[ЗАДАНИЯ]:
1. Перепечатайте фрагмент текста о знакомстве Мусатова с Семечкиной, начиная со слов «Семечкина и сама» и далее вплоть до слов «с именем Пушкина.».
2. У кого, согласно тексту о знакомстве Мусатова с Семечкиной, училась Татьяна Борисовна музыке?

[ИСХОДНЫЙ ТЕКСТ]:
━━━━

Мелодичная и отвлеченная поэзия ушедшего рождалась у Мусатова всегда под влиянием живых впечатлений или живых людей, как бы олицетворявших связь времен. В эту же пору он познакомился в Саратове с начальницей местного Мариинского института благородных девиц Татьяной Борисовной Семечкиной. Фамилия по мужу новой его знакомой, офицерской вдовы, которой шел уже шестой десяток, мало что говорит. Поэтому лучше будет сказать, что познакомился Мусатов с племянницей последнего секунданта Пушкина, Константина Карловича Данзаса. Единственная наследница своего дяди, лицейского товарища поэта, Татьяна Борисовна была хранительницей семейных преданий и ценнейших пушкинских реликвий. Невысокого роста, располневшая, но очень подвижная, с выразительным взглядом ярко-синих, почти бирюзового цвета глаз, говорившая горячо, «с чувством». При разговоре она легко приходила в состояние душевного волнения или возмущения. Если волнение связано было с произведением искусства — так же легко плакала. Была очень музыкальна (училась у композитора и пианиста Антона Рубинштейна). Знавшие ее рассказывали, как любила она исполнять на рояле некоторые собственные сочинения. Особенно — лермонтовскую «Молитву» («В минуту жизни трудную…») — на обработанную ею мелодию старинного французского романса.
«Достойной представительницей русского женского труда» назвал однажды Татьяну Борисовну В. В. Стасов. Весь жар души отдала она делу женского образования, и еще до назначения в 1900 году в Саратов ей доверялись почетные и ответственные миссии — представлять женские учебные заведения России на Всемирных выставках в Чикаго и Париже. Там она значилась еще и «комиссаром отдела свободных искусств», за свою деятельность получила от президента Франции знак отличия.
Семечкина и сама была не чужда изобразительному искусству: занималась росписью по фарфору, благодаря работе своей на выставках, особенно на Всероссийской Нижегородской, бывшей не только промышленной, но и крупнейшей художественной выставкой, она была знакома с современным искусством и с художественными промыслами. Мусатова же привлекали и радость нового общения, и созвучие интересов и пристрастий, и, конечно же, «фамильная» память новой приятельницы, связанная с именем Пушкина.

━━━━

Сохранённые записи данных
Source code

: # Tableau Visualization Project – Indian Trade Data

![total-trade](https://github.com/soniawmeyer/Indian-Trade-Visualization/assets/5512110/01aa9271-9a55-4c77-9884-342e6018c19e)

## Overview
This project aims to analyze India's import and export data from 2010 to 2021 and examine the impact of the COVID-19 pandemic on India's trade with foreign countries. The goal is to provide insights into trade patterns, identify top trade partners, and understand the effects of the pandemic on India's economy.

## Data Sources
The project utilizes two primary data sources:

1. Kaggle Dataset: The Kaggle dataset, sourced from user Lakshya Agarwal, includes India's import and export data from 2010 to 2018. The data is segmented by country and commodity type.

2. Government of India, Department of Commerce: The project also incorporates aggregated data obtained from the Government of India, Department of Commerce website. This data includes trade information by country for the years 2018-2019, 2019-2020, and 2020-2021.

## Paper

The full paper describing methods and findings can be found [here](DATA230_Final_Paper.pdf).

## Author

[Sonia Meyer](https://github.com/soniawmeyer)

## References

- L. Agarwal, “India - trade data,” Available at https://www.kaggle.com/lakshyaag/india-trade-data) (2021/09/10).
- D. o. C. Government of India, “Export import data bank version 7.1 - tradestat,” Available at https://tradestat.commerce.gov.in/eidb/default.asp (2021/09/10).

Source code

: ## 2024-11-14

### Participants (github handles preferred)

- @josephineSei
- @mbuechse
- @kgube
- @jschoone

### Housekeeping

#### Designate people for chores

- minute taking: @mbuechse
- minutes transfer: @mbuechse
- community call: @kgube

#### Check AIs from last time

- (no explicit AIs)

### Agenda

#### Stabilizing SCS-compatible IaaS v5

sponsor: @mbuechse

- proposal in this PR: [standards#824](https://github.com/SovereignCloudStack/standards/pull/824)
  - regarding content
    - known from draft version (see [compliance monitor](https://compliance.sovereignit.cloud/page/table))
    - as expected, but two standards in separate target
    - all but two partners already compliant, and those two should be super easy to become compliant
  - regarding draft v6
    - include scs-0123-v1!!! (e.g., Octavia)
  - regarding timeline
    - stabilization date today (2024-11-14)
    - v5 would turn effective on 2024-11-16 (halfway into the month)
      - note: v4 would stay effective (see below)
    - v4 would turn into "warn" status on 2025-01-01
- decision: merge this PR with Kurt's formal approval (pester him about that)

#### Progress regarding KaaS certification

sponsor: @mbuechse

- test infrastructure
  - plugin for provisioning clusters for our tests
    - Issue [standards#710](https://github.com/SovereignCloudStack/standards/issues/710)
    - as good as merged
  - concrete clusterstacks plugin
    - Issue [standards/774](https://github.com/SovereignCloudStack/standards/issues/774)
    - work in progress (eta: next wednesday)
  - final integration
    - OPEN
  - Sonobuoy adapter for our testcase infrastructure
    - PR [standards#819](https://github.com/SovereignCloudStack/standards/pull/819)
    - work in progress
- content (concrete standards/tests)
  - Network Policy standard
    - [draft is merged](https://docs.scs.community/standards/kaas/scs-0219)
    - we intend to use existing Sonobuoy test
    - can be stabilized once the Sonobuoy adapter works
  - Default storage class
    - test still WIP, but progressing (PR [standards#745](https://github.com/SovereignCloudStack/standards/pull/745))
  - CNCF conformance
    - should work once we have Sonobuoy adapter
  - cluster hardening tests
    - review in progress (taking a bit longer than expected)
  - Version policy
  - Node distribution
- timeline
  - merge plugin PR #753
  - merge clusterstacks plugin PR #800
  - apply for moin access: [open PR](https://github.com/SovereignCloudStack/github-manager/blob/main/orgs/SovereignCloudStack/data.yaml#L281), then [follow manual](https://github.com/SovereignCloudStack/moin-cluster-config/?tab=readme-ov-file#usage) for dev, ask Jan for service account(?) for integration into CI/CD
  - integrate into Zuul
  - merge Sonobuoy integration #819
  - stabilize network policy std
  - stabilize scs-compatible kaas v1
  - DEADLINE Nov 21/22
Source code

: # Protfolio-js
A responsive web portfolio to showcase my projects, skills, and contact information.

━━━━

[ОТВЕТЫ К ЗАДАНИЯМ]:
1.
Семечкина и сама была не чужда изобразительному искусству: занималась росписью по фарфору, благодаря работе своей на выставках, особенно на Всероссийской Нижегородской, бывшей не только промышленной, но и крупнейшей художественной выставкой, она была знакома с современным искусством и с художественными промыслами. Мусатова же привлекали и радость нового общения, и созвучие интересов и пристрастий, и, конечно же, «фамильная» память новой приятельницы, связанная с именем Пушкина.

2. У композитора и пианиста Антона Рубинштейна.